MediaSession as the unified pipeline: control commands stop getting lost
In Media3, MediaSession is no longer just a bridge. It becomes the only control channel between the player and the system. Every command, whether it comes from app code, system buttons, Bluetooth devices, or Wear OS, follows the same path:
External control source: headset, notification, car, Bluetooth
|
MediaSession.Callback: unified entry point
|
Player instance: state changes and callbacks
|
MediaSession broadcasts state so system UI can update
This unified pipeline fixes two painful issues in the old architecture.
The first is automatic conflict resolution between commands. In the old approach, closing picture-in-picture could trigger onStop(), which paused playback, which then updated the notification. These chained side effects made state-machine bugs common. Media3’s MediaSession maintains an internal command queue, so multiple commands arriving in a short period can be coalesced instead of making state jump back and forth.
The second is simpler authorization for background playback. You no longer need to manage AudioFocus and MediaBrowserService manually. When MediaSession registers with the system, it requests audio focus automatically. When audio focus is lost, playback is paused and resources are released.
// MediaSession callback: all control entry points converge here.
session.callback = object : MediaSession.Callback {
override fun onPlay() {
player.play()
}
override fun onPause() {
player.pause()
}
override fun onSeekTo(positionMs: Long) {
player.seekTo(positionMs)
}
}
This callback looks plain, but it hides an important behavior: MediaSession.Callback methods run on the main thread, while player.play() and player.pause() are safe to call from any thread. MediaSession already handles thread dispatching internally, so callers do not have to care.
Practical advice
When migrating an old project, change dependencies before changing code. Media3 keeps most ExoPlayer 2.x API names. In many cases, replacing package names is enough. My migration order was: move ExoPlayer to the androidx.media3 package first, verify playback, add MediaSession, and only then replace custom components. Getting a working baseline before replacing everything is much safer than a full rewrite in one pass.
Before writing a custom LoadControl, stress-test under poor network conditions. The default bandwidth prediction works well on Wi-Fi, but it can be too aggressive in subway or elevator-like weak-network scenarios. Raising the buffer target to 40 seconds can create ANR risk. For weak networks, keep maxBufferMs under 30 seconds unless you have data proving otherwise.

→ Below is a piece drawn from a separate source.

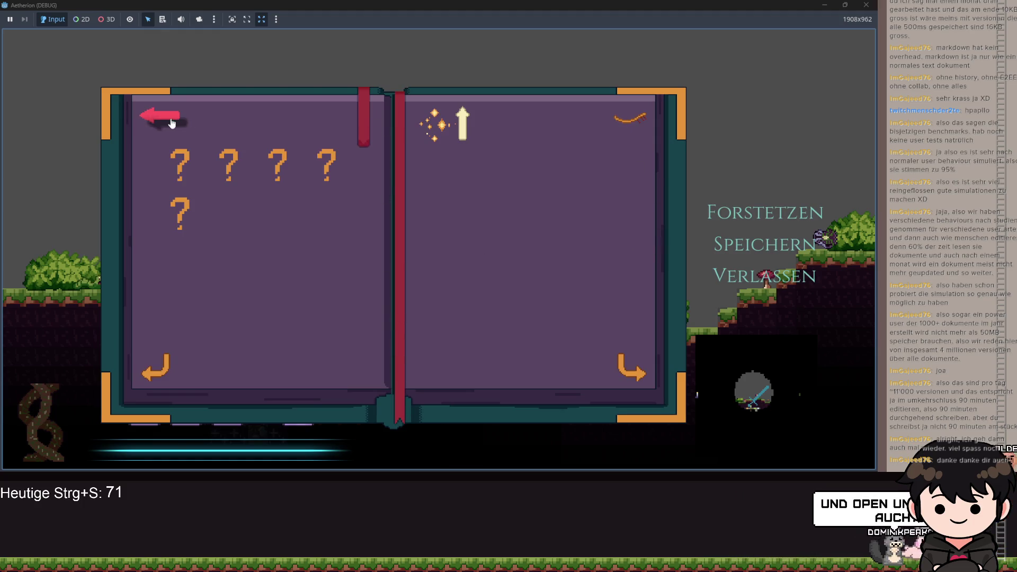
{"action": "left_click", "coordinate": [180, 162]}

One more common trap: do not bypass MediaSession and call Player directly. Many projects keep both player and mediaSession references in an Activity, and some code paths call player.play() directly. That can make the notification state diverge from actual playback state. Route commands through mediaSession.player or send them through MediaController so there is only one trusted source of state.